_TEXTO EXTRAÍDO:_

----------------------------------------

O Rio de Janeiro, até o momento, tem se mostrado o ponto mais alto das jornadas de luta que iniciaram em junho. Assim, também no terreno do debate das diversas táticas a serem utilizadas, como e quando utilizá-las e com qual forma e conteúdo, justifica-se ser no Rio onde o debate é mais acirrado.

Não há dúvida de que a utilização do parlamento, a utilização de espaços conquistados na legalidade burguesa, devem ser usados por aqueles e aquelas que almejam mudar o mundo. Que lutam por construir uma sociedade mais justa, não desigual. De nossa parte, esta sociedade só pode ser uma sociedade onde tenha tido fim a exploração de um ser humano por outro, uma sociedade socialista.

Entretanto, uma tática para ajudar na conscientização, para tentar impulsionar a mobilização em determinado momento da luta pode ser um erro crasso em outro momento.

Sobre CPI e pizzas
Os parlamentares de esquerda devem, primeiramente, ter consciência de que estão atuando numa trincheira do inimigo. O parlamento, as câmaras de vereadores, as assembleias legislativas estaduais, o Congresso Nacional são instituições do regime da democracia burguesa. Não são vazias de conteúdo de classe: estão a serviço da manutenção da ordem burguesa, ou seja, da manutenção da exploração dos trabalhadores pela burguesia. A serviço da dominação dos corações e mentes dos trabalhadores e do povo pobre com a ideia de que o Estado é neutro, de que o Estado estaria e está a serviço de todos. Que todo mundo é igual, todo mundo é cidadão, todos têm os mesmos direitos e uma série de ideologias, de falsas consciências nesse mesmo sentido.

Assim, para a esquerda, o debate em torno das táticas parlamentares, o debate em torno da atuação nas instituições da democracia burguesa, não é um debate secundário. Basta olharmos a trajetória da maior organização com independência de classe construída na América Latina, o Partido dos Trabalhadores, para verificarmos a importância desse debate.

Entre as táticas passíveis de serem usadas por parlamentares de esquerda estão as CPIs. Elas podem e devem ser usadas, por exemplo, para demonstrar o caráter antidemocrático das instituições da democracia burguesa. Na Assembleia Legislativa do Rio de Janeiro (Alerj), as CPIs da Delta, não foram acolhidas. Este é um exemplo para demonstrar aos trabalhadores e ao povo o caráter de classe do parlamento, como os deputados defendem os grandes empresários, entre outras questões de caráter educativo, para nossa classe, de como estas instituições são forjadas para defender os interesses de classe da burguesia.

----------------------------------------

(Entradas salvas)
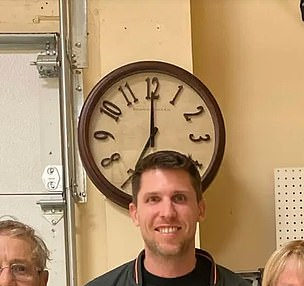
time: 7:00
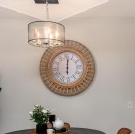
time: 6:00
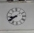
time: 8:39
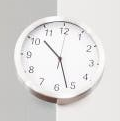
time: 10:26
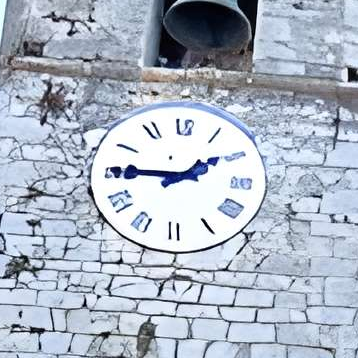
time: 1:45
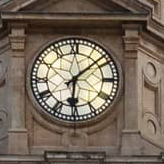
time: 6:07
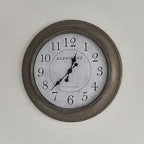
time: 12:37
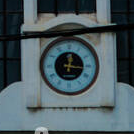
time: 12:16
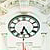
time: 6:25
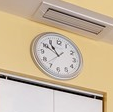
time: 10:49
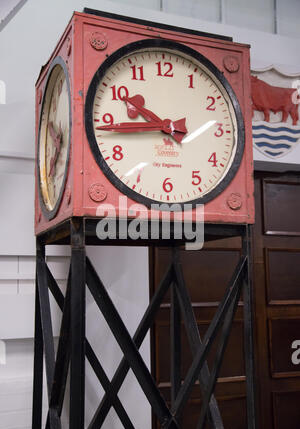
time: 9:43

----------------------------------------

_PROBLEMAS:_
- a) Extraia do texto extraído todo o trecho que vai de "Não há dúvida" até "em outro momento.".
- b) Segundo o texto extraído, qual organização é apontada como a maior com independência de classe construída na América Latina?

_AS RESPOSTAS:_
- a)
Não há dúvida de que a utilização do parlamento, a utilização de espaços conquistados na legalidade burguesa, devem ser usados por aqueles e aquelas que almejam mudar o mundo. Que lutam por construir uma sociedade mais justa, não desigual. De nossa parte, esta sociedade só pode ser uma sociedade onde tenha tido fim a exploração de um ser humano por outro, uma sociedade socialista.

Entretanto, uma tática para ajudar na conscientização, para tentar impulsionar a mobilização em determinado momento da luta pode ser um erro crasso em outro momento.

- b) O Partido dos Trabalhadores.